• WORK ORDER:
Scan the records beneath this line for the line holding "M1065,1282L1133,1283L1132,1370H1064Z" and the line holding "M840,1362L910,1365L907,1430L837,1427Z", then transcribe exactly those two and all lines between.

• EXTRACTED MATERIAL:
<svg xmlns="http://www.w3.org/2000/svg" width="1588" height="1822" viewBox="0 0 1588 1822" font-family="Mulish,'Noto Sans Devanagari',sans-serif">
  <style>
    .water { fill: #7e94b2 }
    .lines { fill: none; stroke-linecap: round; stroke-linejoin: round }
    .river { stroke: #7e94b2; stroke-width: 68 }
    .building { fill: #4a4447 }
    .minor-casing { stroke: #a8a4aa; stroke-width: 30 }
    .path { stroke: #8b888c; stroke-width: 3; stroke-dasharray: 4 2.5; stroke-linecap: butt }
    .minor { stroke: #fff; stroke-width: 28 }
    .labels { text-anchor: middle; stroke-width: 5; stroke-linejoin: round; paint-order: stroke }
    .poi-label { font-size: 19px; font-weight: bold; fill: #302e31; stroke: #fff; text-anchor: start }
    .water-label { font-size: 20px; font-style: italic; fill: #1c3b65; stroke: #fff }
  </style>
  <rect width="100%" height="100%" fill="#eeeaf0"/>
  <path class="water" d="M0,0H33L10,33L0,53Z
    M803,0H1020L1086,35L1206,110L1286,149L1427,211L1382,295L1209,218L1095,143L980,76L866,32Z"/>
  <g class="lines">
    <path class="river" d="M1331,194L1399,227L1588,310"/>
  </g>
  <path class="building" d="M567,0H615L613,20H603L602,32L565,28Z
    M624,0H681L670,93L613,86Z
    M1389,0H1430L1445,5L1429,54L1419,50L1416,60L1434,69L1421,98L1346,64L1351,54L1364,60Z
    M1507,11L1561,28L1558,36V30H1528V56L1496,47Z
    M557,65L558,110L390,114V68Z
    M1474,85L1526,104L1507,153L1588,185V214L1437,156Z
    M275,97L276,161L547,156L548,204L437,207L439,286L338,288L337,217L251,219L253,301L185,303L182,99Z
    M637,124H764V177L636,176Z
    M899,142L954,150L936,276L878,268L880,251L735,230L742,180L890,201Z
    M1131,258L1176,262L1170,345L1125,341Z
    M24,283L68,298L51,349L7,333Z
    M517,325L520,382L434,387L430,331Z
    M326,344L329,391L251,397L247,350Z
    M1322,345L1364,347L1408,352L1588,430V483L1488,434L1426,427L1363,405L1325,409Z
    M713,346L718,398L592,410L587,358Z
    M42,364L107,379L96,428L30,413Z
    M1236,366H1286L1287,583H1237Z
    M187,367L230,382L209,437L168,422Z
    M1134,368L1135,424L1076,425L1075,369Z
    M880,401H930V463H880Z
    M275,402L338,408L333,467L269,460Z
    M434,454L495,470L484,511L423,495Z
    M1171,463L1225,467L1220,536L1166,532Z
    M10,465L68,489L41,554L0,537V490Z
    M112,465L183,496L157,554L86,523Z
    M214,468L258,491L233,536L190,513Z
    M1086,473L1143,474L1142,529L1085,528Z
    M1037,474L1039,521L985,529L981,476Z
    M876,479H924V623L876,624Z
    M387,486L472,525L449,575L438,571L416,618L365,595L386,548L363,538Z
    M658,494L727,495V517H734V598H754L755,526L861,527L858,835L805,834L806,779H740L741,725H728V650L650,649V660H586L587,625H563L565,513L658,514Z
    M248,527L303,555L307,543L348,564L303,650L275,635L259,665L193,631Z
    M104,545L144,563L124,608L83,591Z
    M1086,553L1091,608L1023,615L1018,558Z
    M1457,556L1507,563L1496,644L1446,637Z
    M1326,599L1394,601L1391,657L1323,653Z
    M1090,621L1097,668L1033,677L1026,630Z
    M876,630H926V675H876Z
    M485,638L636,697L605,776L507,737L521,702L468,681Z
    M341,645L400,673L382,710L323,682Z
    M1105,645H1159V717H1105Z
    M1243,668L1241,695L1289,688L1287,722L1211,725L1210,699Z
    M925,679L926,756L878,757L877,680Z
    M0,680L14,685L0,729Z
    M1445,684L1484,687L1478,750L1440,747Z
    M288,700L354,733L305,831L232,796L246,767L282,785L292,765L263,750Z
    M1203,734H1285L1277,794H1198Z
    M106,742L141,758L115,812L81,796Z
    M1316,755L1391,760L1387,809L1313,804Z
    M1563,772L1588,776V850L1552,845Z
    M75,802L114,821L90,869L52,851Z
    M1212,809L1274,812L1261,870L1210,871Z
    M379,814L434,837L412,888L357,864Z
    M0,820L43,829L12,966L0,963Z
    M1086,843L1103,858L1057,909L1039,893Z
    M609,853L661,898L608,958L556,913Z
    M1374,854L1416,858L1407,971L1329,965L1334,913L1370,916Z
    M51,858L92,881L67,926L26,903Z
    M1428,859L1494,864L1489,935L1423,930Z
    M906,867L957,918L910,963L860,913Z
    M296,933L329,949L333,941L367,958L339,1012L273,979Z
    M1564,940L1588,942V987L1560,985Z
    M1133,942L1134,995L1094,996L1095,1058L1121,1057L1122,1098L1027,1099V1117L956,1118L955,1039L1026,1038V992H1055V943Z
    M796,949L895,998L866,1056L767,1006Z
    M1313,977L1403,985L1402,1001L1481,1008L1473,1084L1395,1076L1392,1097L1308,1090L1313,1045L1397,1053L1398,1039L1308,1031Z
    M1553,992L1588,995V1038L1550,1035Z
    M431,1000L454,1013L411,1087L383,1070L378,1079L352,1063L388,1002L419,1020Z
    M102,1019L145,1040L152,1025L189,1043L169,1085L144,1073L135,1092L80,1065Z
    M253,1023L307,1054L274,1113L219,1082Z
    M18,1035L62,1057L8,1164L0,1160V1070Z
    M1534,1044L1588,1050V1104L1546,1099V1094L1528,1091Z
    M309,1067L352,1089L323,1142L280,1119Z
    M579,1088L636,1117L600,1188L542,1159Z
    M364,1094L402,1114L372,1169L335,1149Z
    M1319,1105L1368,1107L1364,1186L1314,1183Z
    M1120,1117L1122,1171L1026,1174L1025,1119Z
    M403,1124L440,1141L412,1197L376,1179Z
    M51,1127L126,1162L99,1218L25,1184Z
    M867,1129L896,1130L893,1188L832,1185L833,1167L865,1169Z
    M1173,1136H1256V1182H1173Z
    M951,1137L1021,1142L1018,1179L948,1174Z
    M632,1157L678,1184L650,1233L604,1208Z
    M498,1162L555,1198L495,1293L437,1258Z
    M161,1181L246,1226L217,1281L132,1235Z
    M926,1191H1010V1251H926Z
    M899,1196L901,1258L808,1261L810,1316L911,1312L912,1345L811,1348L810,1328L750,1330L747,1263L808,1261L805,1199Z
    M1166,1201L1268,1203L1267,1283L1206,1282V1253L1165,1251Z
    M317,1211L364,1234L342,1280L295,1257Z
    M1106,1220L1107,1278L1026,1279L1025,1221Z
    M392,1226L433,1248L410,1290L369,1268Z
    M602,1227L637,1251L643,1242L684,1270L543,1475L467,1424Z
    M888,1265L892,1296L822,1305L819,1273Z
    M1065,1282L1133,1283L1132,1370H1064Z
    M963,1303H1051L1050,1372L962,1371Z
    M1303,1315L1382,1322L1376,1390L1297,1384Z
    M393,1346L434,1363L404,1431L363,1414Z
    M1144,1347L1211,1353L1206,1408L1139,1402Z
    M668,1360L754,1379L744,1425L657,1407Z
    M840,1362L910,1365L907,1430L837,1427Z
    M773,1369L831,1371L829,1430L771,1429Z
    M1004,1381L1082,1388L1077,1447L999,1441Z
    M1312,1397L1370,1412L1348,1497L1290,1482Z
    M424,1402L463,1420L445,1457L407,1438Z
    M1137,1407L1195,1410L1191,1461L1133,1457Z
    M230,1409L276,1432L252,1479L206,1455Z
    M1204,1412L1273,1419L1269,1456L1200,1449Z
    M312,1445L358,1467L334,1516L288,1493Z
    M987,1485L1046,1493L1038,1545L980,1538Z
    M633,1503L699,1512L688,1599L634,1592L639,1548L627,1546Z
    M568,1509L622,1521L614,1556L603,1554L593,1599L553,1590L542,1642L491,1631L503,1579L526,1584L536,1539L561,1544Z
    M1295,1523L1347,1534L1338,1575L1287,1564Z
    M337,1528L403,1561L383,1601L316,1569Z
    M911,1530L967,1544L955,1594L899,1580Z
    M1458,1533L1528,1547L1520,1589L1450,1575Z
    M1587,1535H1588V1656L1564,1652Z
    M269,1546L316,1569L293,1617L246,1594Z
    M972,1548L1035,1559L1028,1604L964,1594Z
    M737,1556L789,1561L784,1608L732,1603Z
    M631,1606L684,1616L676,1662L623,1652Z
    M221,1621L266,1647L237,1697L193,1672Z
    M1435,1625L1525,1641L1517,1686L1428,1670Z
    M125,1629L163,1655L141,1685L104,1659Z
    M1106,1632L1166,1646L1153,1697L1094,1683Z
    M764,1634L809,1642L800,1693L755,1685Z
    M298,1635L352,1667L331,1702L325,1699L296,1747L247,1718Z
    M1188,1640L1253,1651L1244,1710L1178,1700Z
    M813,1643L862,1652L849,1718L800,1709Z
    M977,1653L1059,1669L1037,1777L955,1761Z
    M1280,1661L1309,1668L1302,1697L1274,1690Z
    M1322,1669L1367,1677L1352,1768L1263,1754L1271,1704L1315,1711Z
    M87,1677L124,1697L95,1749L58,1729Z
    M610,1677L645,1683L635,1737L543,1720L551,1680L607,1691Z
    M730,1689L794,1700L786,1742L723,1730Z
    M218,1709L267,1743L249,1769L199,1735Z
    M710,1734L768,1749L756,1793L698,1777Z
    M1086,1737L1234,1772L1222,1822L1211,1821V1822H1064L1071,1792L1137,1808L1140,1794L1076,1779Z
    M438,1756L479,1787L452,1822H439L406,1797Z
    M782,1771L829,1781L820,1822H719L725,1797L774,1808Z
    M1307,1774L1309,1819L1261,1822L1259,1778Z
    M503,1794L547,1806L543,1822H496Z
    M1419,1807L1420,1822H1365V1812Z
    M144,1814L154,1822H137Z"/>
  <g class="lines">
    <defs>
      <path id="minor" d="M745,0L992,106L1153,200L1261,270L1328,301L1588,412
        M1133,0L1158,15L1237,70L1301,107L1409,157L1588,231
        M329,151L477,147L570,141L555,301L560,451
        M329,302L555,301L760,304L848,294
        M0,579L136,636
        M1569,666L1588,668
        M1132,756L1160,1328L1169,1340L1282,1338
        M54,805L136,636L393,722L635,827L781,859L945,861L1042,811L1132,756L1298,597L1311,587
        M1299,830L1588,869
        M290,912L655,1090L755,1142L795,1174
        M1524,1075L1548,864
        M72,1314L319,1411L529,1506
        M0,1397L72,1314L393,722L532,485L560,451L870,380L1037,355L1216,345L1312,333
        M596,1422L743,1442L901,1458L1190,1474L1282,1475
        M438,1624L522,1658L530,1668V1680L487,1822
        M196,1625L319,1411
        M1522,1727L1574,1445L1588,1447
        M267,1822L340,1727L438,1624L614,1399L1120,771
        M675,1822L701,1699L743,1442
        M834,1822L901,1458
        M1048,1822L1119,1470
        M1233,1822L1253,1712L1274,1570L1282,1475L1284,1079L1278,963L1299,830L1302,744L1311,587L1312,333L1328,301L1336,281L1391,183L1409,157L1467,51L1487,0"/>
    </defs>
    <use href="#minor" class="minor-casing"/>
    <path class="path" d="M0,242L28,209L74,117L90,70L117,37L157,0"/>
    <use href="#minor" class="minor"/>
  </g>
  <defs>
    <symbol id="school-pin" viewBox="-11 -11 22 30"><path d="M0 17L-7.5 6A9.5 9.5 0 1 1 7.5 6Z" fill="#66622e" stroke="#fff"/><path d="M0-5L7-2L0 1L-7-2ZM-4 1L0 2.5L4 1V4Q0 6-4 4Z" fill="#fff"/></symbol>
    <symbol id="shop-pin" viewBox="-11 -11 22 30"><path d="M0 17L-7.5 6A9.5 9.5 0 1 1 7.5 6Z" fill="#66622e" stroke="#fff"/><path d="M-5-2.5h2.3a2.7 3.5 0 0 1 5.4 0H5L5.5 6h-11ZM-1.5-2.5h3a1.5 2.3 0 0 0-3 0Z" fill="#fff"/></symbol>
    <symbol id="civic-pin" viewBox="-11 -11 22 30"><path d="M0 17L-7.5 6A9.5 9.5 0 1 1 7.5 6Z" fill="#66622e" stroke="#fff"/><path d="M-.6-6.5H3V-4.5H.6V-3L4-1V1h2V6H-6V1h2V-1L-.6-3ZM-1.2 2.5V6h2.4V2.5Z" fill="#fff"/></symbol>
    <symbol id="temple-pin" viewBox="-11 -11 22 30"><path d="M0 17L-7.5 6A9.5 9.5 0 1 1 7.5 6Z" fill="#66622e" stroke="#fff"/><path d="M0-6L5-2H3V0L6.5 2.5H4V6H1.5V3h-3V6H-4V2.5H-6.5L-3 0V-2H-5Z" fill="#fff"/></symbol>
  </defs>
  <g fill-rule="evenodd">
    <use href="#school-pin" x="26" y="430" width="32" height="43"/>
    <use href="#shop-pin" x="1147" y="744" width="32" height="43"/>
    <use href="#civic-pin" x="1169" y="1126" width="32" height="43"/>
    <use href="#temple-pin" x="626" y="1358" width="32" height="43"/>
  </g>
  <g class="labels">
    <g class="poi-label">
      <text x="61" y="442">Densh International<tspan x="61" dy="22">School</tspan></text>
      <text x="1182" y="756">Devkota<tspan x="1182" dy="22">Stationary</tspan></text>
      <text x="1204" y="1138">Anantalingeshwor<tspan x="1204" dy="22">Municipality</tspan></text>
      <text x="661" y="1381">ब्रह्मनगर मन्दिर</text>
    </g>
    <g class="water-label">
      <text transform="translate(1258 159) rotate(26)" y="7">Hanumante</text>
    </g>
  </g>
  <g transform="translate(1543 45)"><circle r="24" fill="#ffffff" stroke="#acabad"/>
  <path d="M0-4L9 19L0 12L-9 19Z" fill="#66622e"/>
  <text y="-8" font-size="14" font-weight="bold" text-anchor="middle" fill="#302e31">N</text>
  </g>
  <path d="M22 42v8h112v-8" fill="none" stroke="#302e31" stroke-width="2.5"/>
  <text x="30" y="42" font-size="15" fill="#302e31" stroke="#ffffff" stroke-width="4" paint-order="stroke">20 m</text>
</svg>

• ANSWER TO THE PROBLEM:
    M1065,1282L1133,1283L1132,1370H1064Z
    M963,1303H1051L1050,1372L962,1371Z
    M1303,1315L1382,1322L1376,1390L1297,1384Z
    M393,1346L434,1363L404,1431L363,1414Z
    M1144,1347L1211,1353L1206,1408L1139,1402Z
    M668,1360L754,1379L744,1425L657,1407Z
    M840,1362L910,1365L907,1430L837,1427Z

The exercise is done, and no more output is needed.